デメリットとしては、受信IFがもう一段増えることになるので、135の重要な売りのひとつである音質が幾分悪くなる。音質重視で135を使う向きであれば、使わないほうがいいかもしれない。

上記の通りメニュー設定でいつでもOFFにすることができるので、用途に応じて適宜ON/OFFすべき。


本オプションの重要性:◎

JST-135をDXingなどに本格的に使う(SSB/CW)なら是非とも入手したいユニットだ。

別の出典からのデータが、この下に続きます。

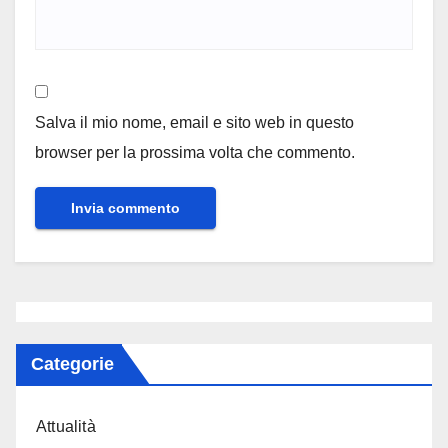
Salva il mio nome, email e sito web in questo
browser per la prossima volta che commento.
Categorie
Attualità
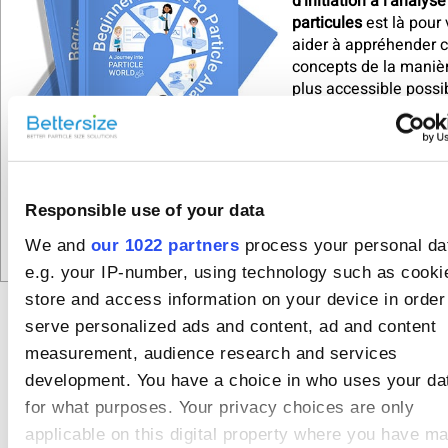
d'initiation à l'analys
particules
est là pour
aider à appréhender 
concepts de la manièr
plus accessible possi
Téléchargez-le au fo
PDF
pour le lire dans l
l'avion ou tout autre e
où il n'y a pas d'Intern
Responsible use of your data
We and
our 1022 partners
process your personal da
e.g. your IP-number, using technology such as cooki
store and access information on your device in order
serve personalized ads and content, ad and content
measurement, audience research and services
Recommended
development. You have a choice in who uses your da
articles
for what purposes. Your privacy choices are only
Comment les
applicable on this digital property where you have m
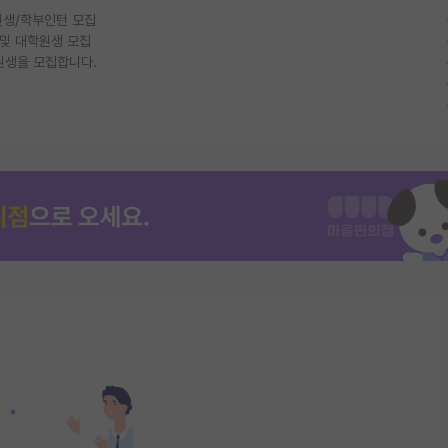
생/학부인턴 모집
 및 대학원생 모집
원생을 모집합니다.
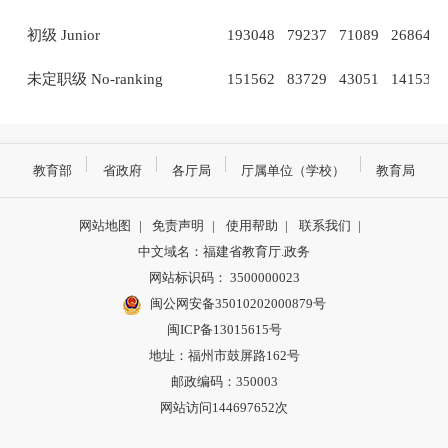
初级
Junior
193048
79237
71089
26864
未定职级
No-ranking
151562
83729
43051
14153
教育部
省政府
各厅局
厅属单位（学校）
教育局
网站地图
|
免责声明
|
使用帮助
|
联系我们
|
中文域名：福建省教育厅.政务
网站标识码： 3500000023
闽公网安备35010202000879号
闽ICP备13015615号
地址：福州市鼓屏路162号
邮政编码：350003
网站访问144697652次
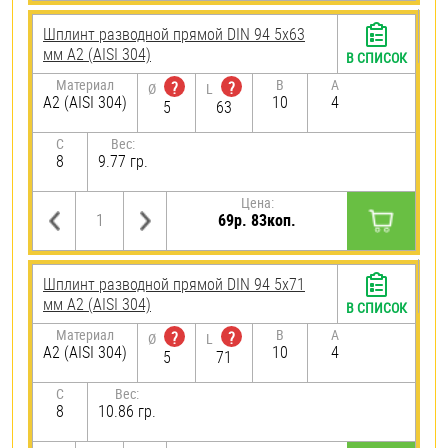
Шплинт разводной прямой DIN 94 5х63
мм А2 (AISI 304)
В СПИСОК
Материал
B
A
?
?
Ø
L
А2 (AISI 304)
10
4
5
63
C
Вес:
8
9.77 гр.
Цена:
69р. 83коп.
Шплинт разводной прямой DIN 94 5х71
мм А2 (AISI 304)
В СПИСОК
Материал
B
A
?
?
Ø
L
А2 (AISI 304)
10
4
5
71
C
Вес:
8
10.86 гр.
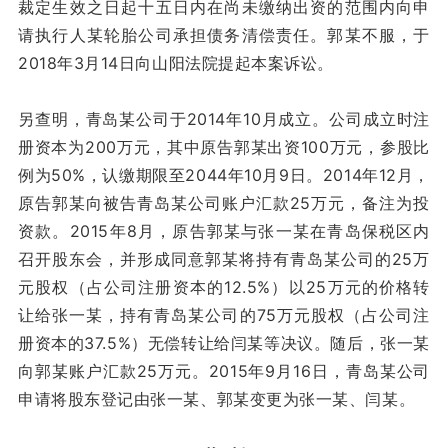
裁定生效之日起十五日内在尚未缴纳出资的范围内向申
请执行人某轮胎公司承担债务清偿责任。郭某不服，于
2018年3月14日向山阳法院提起本案诉讼。
另查明，青岛某公司于2014年10月成立。公司成立时注
册资本为200万元，其中原告郭某出资100万元，参股比
例为50%，认缴期限至2044年10月9日。2014年12月，
原告郭某向被告青岛某公司账户汇款25万元，备注为投
资款。2015年8月，原告郭某与张一某在青岛保税区内
召开股东会，并形成同意郭某将持有青岛某公司的25万
元股权（占公司注册资本的12.5%）以25万元的价格转
让给张一某，持有青岛某公司的75万元股权（占公司注
册资本的37.5%）无偿转让给闫某等决议。随后，张一某
向郭某账户汇款25万元。2015年9月16日，青岛某公司
申请将股东登记由张一某、郭某变更为张一某、闫某。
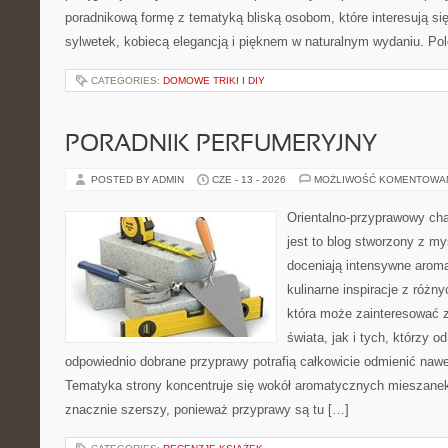
poradnikową formę z tematyką bliską osobom, które interesują si
sylwetek, kobiecą elegancją i pięknem w naturalnym wydaniu. P
CATEGORIES:
DOMOWE TRIKI I DIY
PORADNIK PERFUMERYJNY
POSTED BY ADMIN
CZE - 13 - 2026
MOŻLIWOŚĆ KOMENTOWA
Orientalno-przyprawowy char
jest to blog stworzony z my
doceniają intensywne aroma
kulinarne inspiracje z różny
która może zainteresować 
świata, jak i tych, którzy 
odpowiednio dobrane przyprawy potrafią całkowicie odmienić nawe
Tematyka strony koncentruje się wokół aromatycznych mieszanek, 
znacznie szerszy, ponieważ przyprawy są tu […]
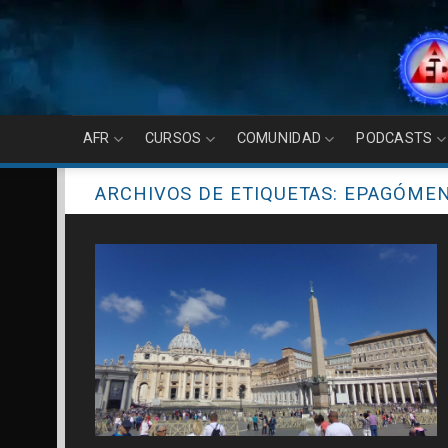
Skip
to
content
AFR
CURSOS
COMUNIDAD
PODCASTS
ARCHIVOS DE ETIQUETAS:
EPAGÓME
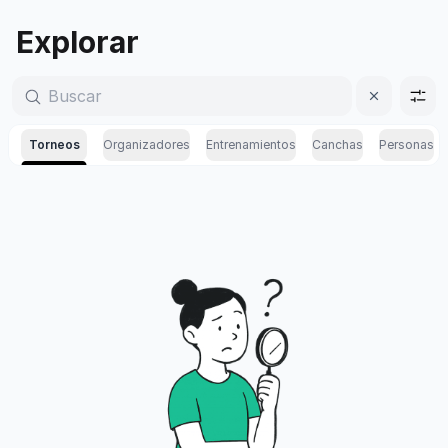
Explorar torneos, canchas y centros deportivos | Sportw
Explorar
Torneos
Organizadores
Entrenamientos
Canchas
Personas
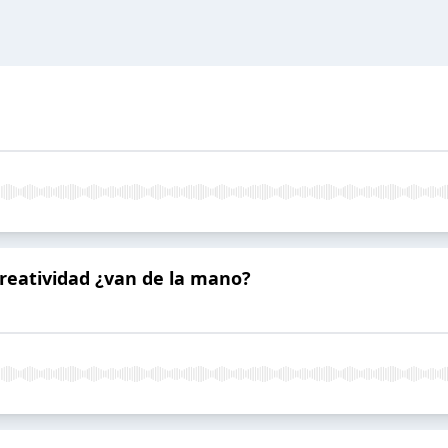
y creatividad ¿van de la mano?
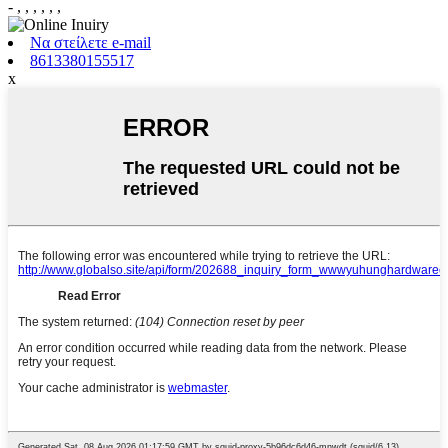
- , , , , , ,
Να στείλετε e-mail
8613380155517
x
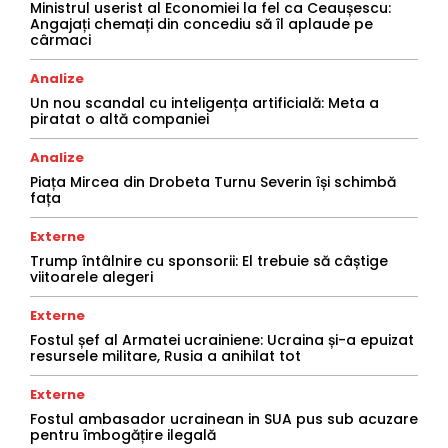
Ministrul userist al Economiei la fel ca Ceaușescu:
Angajați chemați din concediu să îl aplaude pe
cârmaci
Analize
Un nou scandal cu inteligența artificială: Meta a
piratat o altă companiei
Analize
Piața Mircea din Drobeta Turnu Severin își schimbă
fața
Externe
Trump întâlnire cu sponsorii: El trebuie să câștige
viitoarele alegeri
Externe
Fostul șef al Armatei ucrainiene: Ucraina și-a epuizat
resursele militare, Rusia a anihilat tot
Externe
Fostul ambasador ucrainean in SUA pus sub acuzare
pentru îmbogățire ilegală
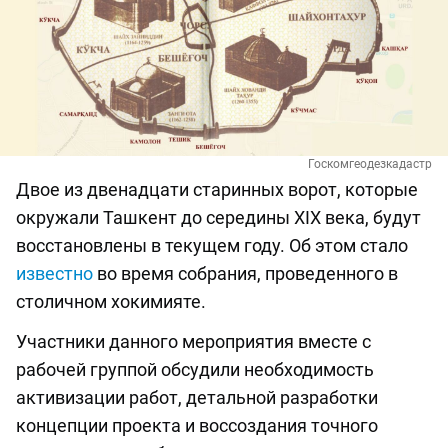
Госкомгеодезкадастр
Двое из двенадцати старинных ворот, которые
окружали Ташкент до середины XIX века, будут
восстановлены в текущем году. Об этом стало
известно
во время собрания, проведенного в
столичном хокимияте.
Участники данного мероприятия вместе с
рабочей группой обсудили необходимость
активизации работ, детальной разработки
концепции проекта и воссоздания точного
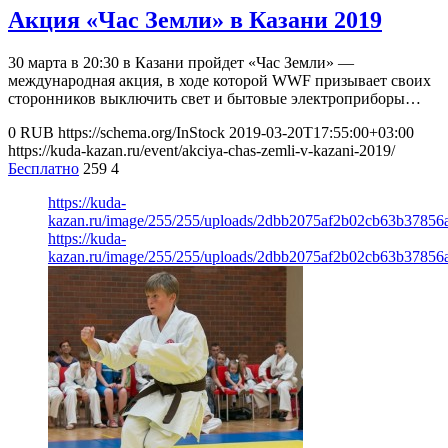
Акция «Час Земли» в Казани 2019
30 марта в 20:30 в Казани пройдет «Час Земли» —
международная акция, в ходе которой WWF призывает своих
сторонников выключить свет и бытовые электроприборы…
0
RUB
https://schema.org/InStock
2019-03-20T17:55:00+03:00
https://kuda-kazan.ru/event/akciya-chas-zemli-v-kazani-2019/
Бесплатно
259
4
https://kuda-
kazan.ru/image/255/255/uploads/2dbb2075af2b02cb63b37856
https://kuda-
kazan.ru/image/255/255/uploads/2dbb2075af2b02cb63b37856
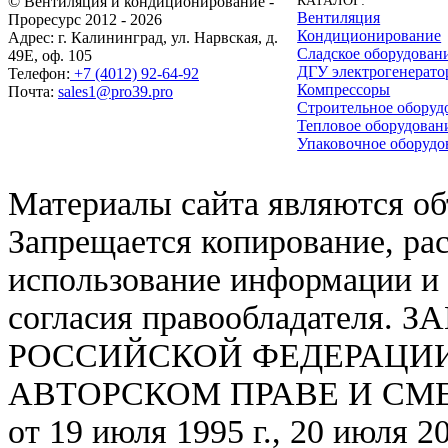
© Вентиляция и кондиционирование -
КАТАЛОГ:
Вентиляция
Проресурс 2012 - 2026
Кондиционирование
Адрес: г. Калининград, ул. Нарвская, д.
Сладское оборудован
49Е, оф. 105
ДГУ электрогенерат
Телефон:
+7 (4012) 92-64-92
Компрессоры
Почта:
sales1@pro39.pro
Строительное оборуд
Тепловое оборудован
Упаковочное оборудо
Материалы сайта являются об
Запрещается копирование, ра
использование информации и 
согласия правообладател
РОССИЙСКОЙ ФЕДЕРАЦИИ ОТ
АВТОРСКОМ ПРАВЕ И СМЕЖ
от 19 июля 1995 г., 20 июля 20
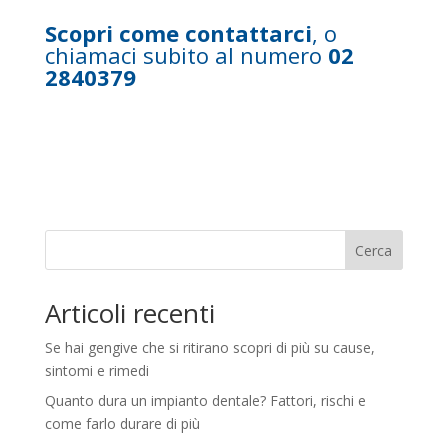
Scopri come contattarci
, o
chiamaci subito al numero
02
2840379
Cerca
Articoli recenti
Se hai gengive che si ritirano scopri di più su cause,
sintomi e rimedi
Quanto dura un impianto dentale? Fattori, rischi e
come farlo durare di più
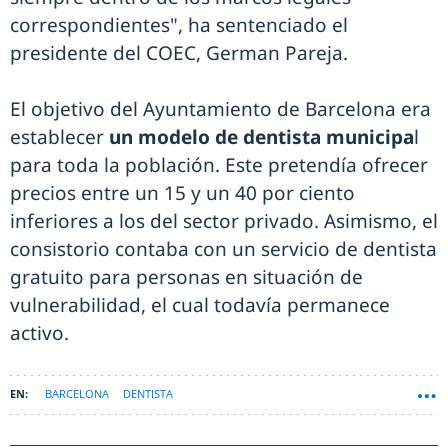
correspondientes", ha sentenciado el
presidente del COEC, German Pareja.
El objetivo del Ayuntamiento de Barcelona era
establecer
un modelo de dentista municipa
l
para toda la población. Este pretendía ofrecer
precios entre un 15 y un 40 por ciento
inferiores a los del sector privado. Asimismo, el
consistorio contaba con un servicio de dentista
gratuito para personas en situación de
vulnerabilidad, el cual todavía permanece
activo.
BARCELONA
DENTISTA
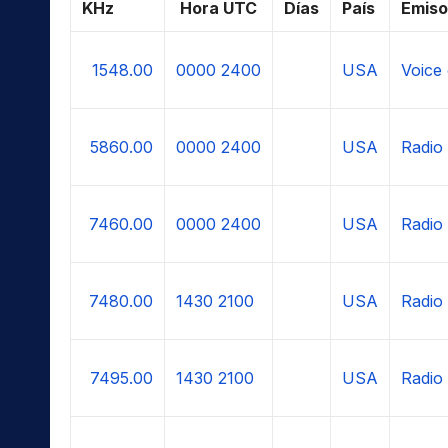
KHz
Hora UTC
Días
País
Emiso
1548.00
0000
2400
USA
Voice
5860.00
0000
2400
USA
Radio
7460.00
0000
2400
USA
Radio
7480.00
1430
2100
USA
Radio
7495.00
1430
2100
USA
Radio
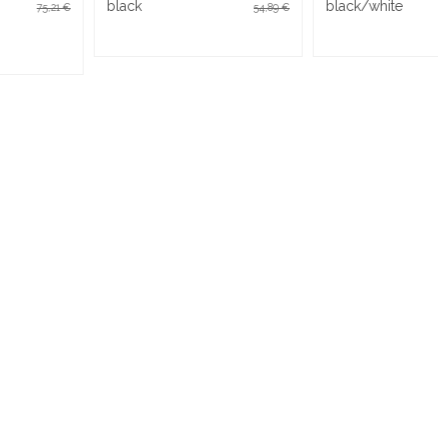
black/white
black/red
54,89 €
54,89 €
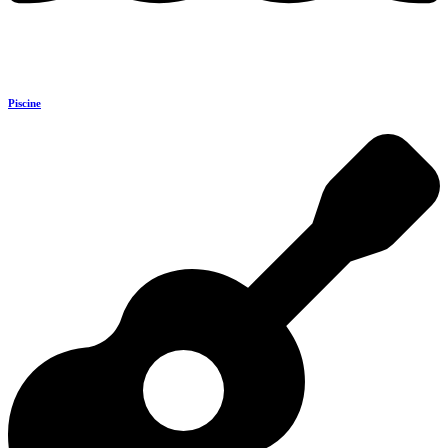
Piscine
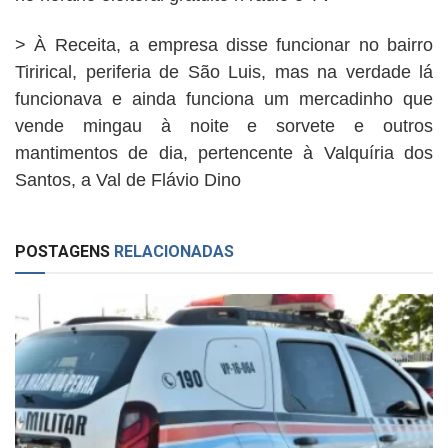
> À Receita, a empresa disse funcionar no bairro
Tirirical, periferia de São Luis, mas na verdade lá
funcionava e ainda funciona um mercadinho que
vende mingau à noite e sorvete e outros
mantimentos de dia, pertencente à Valquíria dos
Santos, a Val de Flávio Dino
POSTAGENS
RELACIONADAS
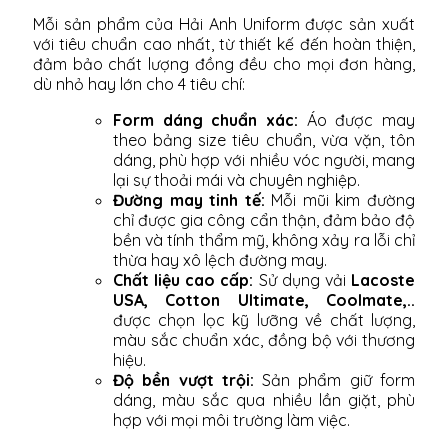
Mỗi sản phẩm của Hải Anh Uniform được sản xuất
với tiêu chuẩn cao nhất, từ thiết kế đến hoàn thiện,
đảm bảo chất lượng đồng đều cho mọi đơn hàng,
dù nhỏ hay lớn cho 4 tiêu chí:
Form dáng chuẩn xác:
Áo được may
theo bảng size tiêu chuẩn, vừa vặn, tôn
dáng, phù hợp với nhiều vóc người, mang
lại sự thoải mái và chuyên nghiệp.
Đường may tinh tế:
Mỗi mũi kim đường
chỉ được gia công cẩn thận, đảm bảo độ
bền và tính thẩm mỹ, không xảy ra lỗi chỉ
thừa hay xô lệch đường may.
Chất liệu cao cấp:
Sử dụng vải
Lacoste
USA, Cotton Ultimate, Coolmate,..
được chọn lọc kỹ lưỡng về chất lượng,
màu sắc chuẩn xác, đồng bộ với thương
hiệu.
Độ bền vượt trội:
Sản phẩm giữ form
dáng, màu sắc qua nhiều lần giặt, phù
hợp với mọi môi trường làm việc.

  • なにしろこれが内蔵されることで重要な混信除去機能VBTが加わるのだ。言い換えれば、これがないとJST-135の初期装備であるPBS(いわゆるIF SHIFT)とノッチだけとなり、QRMの際は結構厳しい戦いを強いられることとなる。
  • ただし、昨今のDSP機のように、センターに向かって上下から完全に均等に帯域が狭まっていくわけではないので、PBS(パスバンドシフト;IF SHIFT)とあわせて調整必要。
    • SSBでは、デフォルト内蔵のメカフィルのみの状態で800Hzぐらいまで帯域が狭まる。
    • CWの場合、オプションのナローフィルター(クリスタルフィルター)を実装した状態で、BWCのフィルター(こちらもクリスタルフィルター)と両側から狭めていくと、共に低IF周波数でシャープな特性のフィルターどうしでせばめるのでかなり切れが良い。PBSと組合わせることで、帯域100Hz程度で信号を浮かせることができる。

余談。

  • 発売当時の定価は43,300円。高っ!
    • ちなみに本体の定価は198,000円でした。1機能の追加に本体の1/5以上の投資をする人はどれだけいるのだろうか。